Als zelfs de uiting in de waarneembare werkelijkheid al een vertaalslag is van de intuïtie, hoe ver staat de Muzische vertaalslag daar dan vanaf?

Ik begrijp dat je de muzen gebruikt om een universele vertaalslag te maken om het werk van professionals in de openbaarheid te krijgen ten einde deze professionals nieuwe verbindingen aan te laten gaan, maar om dan de muzen als makers aan te duiden, gaat mij wat ver. Waren de Goden niet de makers? En zijn de muzen niet het medium?
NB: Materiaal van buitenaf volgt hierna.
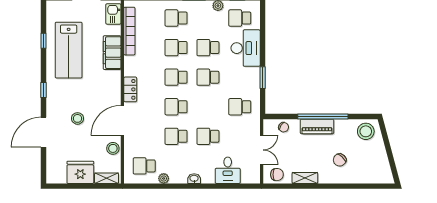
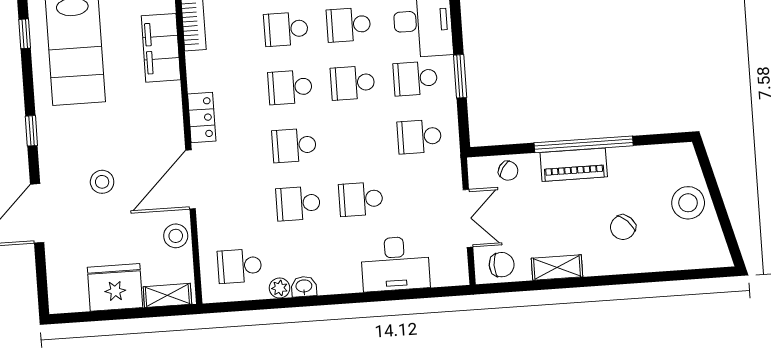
school desk: (240, 77) -> (415, 79), added
stool: (366, 131) -> (688, 203), moved
desk: (228, 170) -> (395, 264), width x1.37
washbasin: (194, 179) -> (304, 287), moved

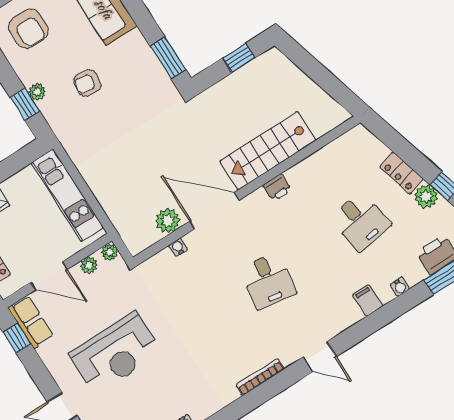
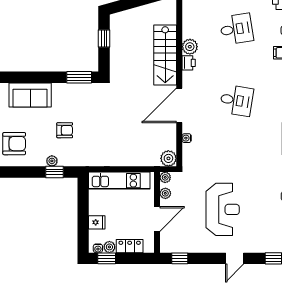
armchair: (87, 83) -> (65, 130), turned -99
plant: (299, 176) -> (190, 47), added
plant: (168, 221) -> (168, 158), moved
row of seats: (31, 322) -> (176, 245), removed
Bovenstaande doet niets af aan het idee dat er achter zit. Een expressief mechanisme/medium om nieuwe verbindingen te leggen, door mensen uit hun protocol te trekken. Tenzij ik van jouw stuk niets begrepen heb, maar dan ben ik benieuwd naar de juiste versie.

 

Met vriendelijke groet,

John Takken

MKE1

 

 

Reacties

  • Simon Wienke

    Hallo John,

    De goden zijn inderdaad niet de makers. Het zijnde muzen die hun daden bezingen en daarmee scheppend, als makers, bezig zijn.

  • John Takken

    Hoi Simon,

    Maar wie vind jij dan de maker? Bartok of Tristan?